In 2025, FightMND and MND Australia surveyed nearly 500 Australians affected by motor neurone disease (MND) to better understand lived experience and inform national care and research initiatives.
The 2025 MND Community Survey was developed by FightMND in partnership with MND Australia to systematically capture the experiences, perspectives and priorities of Australians affected by MND.
The survey was designed to provide a comprehensive, evidence-based understanding of:
- The lived experience of people at different stages of MND.
- Barriers to accessing care, support and services.
- Challenges affecting quality of life.
- Research priorities as identified by the MND community.
- Opportunities to inform national advocacy, policy and funding strategies.
By collecting and analysing these insights, the survey ensures that initiatives in care, research and advocacy are informed by robust, community-driven evidence. This helps strengthen national efforts working to improve outcomes for people affected by MND and their families.
Survey participants
The survey reflects a broad cross-section of the MND community, including:
- People currently living with MND.
- Current and former carers.
- Individuals who are asymptomatic but carry a known MND-related gene.
Through national reach supported by MND Australia’s network, the survey captured perspectives from across Australia, spanning regions, care settings and life stages.
Key findings
Living with MND
Participants described the daily physical, emotional and practical challenges of living with MND. This included symptom management, fatigue and navigating complex care systems. Access to specialist services, timely support and coordinated care were recurring themes.
Carer experiences
Carers highlighted the significant impact of MND on their wellbeing, finances and mental health. Many reported feeling under-supported, particularly during care transitions and following diagnosis. These findings echo the priorities identified by MND Australia and its state-based members.
Gene Carrier perspectives
For individuals aware of their genetic risk, uncertainty and limited tailored support were key challenges.

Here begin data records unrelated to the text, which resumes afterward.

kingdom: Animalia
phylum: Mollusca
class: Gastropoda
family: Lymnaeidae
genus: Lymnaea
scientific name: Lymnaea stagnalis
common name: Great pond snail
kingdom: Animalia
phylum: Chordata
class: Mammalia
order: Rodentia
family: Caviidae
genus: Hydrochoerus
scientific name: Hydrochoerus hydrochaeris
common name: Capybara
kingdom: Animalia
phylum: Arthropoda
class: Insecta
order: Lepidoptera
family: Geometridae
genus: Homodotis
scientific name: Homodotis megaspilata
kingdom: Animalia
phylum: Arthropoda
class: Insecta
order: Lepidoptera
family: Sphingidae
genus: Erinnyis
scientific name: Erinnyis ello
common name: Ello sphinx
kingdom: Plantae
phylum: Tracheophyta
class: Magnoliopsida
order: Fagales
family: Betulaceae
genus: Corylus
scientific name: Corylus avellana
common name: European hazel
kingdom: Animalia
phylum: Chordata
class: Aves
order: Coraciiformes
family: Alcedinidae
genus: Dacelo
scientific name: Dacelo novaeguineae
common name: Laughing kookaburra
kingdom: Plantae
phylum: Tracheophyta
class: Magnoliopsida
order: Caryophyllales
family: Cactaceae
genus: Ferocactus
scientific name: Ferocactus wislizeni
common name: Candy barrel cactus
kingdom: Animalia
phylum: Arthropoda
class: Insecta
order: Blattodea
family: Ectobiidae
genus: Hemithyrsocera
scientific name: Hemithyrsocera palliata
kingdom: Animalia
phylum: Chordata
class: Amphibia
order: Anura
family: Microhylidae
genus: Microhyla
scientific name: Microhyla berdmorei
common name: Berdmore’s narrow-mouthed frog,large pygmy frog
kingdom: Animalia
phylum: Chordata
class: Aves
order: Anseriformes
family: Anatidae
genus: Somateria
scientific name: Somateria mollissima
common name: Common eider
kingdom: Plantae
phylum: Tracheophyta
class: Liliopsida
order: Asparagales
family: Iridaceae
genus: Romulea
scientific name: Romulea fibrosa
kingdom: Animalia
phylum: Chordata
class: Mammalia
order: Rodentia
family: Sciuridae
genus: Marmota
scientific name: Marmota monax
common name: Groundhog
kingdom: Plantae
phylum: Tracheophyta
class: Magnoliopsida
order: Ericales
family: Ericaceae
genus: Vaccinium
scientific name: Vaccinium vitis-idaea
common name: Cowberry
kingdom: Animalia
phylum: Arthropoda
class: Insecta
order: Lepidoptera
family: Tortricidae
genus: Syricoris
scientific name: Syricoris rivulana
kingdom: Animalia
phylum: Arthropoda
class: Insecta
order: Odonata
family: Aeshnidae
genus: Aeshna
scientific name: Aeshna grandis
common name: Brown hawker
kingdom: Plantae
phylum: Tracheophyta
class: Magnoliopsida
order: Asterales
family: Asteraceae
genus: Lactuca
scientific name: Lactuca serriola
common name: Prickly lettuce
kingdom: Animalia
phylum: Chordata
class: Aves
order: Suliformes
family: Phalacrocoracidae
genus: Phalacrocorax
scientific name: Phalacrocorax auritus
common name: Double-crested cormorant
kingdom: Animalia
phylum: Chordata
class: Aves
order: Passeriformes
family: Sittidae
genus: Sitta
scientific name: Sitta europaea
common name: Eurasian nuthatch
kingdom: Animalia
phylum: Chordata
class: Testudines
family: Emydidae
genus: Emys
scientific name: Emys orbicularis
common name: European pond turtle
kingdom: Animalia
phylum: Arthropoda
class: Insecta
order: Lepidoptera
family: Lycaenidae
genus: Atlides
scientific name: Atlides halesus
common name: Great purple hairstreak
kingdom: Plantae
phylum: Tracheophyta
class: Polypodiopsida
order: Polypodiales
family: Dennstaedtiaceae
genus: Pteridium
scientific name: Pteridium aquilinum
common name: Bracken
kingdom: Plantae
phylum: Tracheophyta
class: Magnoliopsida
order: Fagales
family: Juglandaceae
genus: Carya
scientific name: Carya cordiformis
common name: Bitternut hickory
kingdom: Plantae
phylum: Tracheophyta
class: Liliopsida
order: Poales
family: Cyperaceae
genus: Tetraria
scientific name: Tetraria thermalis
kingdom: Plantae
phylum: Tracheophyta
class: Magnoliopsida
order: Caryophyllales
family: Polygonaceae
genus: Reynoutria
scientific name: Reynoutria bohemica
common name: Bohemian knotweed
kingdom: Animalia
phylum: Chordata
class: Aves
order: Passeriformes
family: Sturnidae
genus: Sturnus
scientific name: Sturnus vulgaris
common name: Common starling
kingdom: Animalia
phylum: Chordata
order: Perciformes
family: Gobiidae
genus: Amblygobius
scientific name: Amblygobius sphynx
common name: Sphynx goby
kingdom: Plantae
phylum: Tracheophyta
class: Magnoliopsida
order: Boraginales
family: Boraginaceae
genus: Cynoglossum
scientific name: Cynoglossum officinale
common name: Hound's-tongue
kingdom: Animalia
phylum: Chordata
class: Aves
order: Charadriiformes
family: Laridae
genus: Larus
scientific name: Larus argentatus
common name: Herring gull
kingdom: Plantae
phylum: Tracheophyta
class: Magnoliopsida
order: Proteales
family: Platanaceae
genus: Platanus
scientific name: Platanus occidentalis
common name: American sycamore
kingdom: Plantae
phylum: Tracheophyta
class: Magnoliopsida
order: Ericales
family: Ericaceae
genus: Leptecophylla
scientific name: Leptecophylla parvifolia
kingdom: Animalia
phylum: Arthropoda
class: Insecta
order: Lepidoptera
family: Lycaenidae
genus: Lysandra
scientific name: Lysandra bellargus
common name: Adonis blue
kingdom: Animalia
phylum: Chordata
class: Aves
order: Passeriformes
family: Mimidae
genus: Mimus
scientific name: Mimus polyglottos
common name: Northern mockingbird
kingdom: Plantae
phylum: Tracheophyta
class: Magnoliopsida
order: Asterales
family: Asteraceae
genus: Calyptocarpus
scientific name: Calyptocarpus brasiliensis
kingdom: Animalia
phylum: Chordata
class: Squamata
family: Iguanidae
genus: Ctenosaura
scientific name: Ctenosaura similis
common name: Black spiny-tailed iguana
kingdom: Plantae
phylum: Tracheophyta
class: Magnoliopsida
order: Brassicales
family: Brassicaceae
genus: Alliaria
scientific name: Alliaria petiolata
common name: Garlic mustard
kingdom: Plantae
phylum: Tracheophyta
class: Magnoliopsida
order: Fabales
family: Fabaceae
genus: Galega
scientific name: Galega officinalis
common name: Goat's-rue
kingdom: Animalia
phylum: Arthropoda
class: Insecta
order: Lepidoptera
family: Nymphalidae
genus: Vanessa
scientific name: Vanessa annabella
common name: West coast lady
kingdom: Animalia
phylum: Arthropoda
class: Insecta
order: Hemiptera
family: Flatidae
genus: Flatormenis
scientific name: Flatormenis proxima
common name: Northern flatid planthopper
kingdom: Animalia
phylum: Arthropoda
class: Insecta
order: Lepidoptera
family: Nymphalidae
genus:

The survey emphasised the need for accessible information, emotional support and research opportunities specific to this group.
Research and advocacy priorities
Survey participants strongly supported collaboration across organisations, including FightMND and MND Australia, to advance:
- Effective treatments and cures.
- Improved access to clinical trials.
- Standardised care and service coordination.
Equitable access to support, regardless of postcode.
How Findings Will Be Used
The 2025 MND Community Survey results provide actionable insight to FightMND and MND Australia, guiding:
- National advocacy efforts.
- Evidence-based policy discussions.
- Investment in research, care and support initiatives.
- Alignment across the MND sector for improved outcomes.
By grounding initiatives in lived experience, both organisations aim to deliver stronger, targeted, and practical solutions for the MND community.
Download the Report
The 2025 MND Community Survey Report offers detailed analysis, data visualisations and comprehensive findings.
Acknowledging the Community
We thank all survey participants for sharing their experiences. Your insights enable FightMND and MND Australia to advocate effectively and drive meaningful change for Australians living with MND.
Together, we continue to fight the Beast that is MND.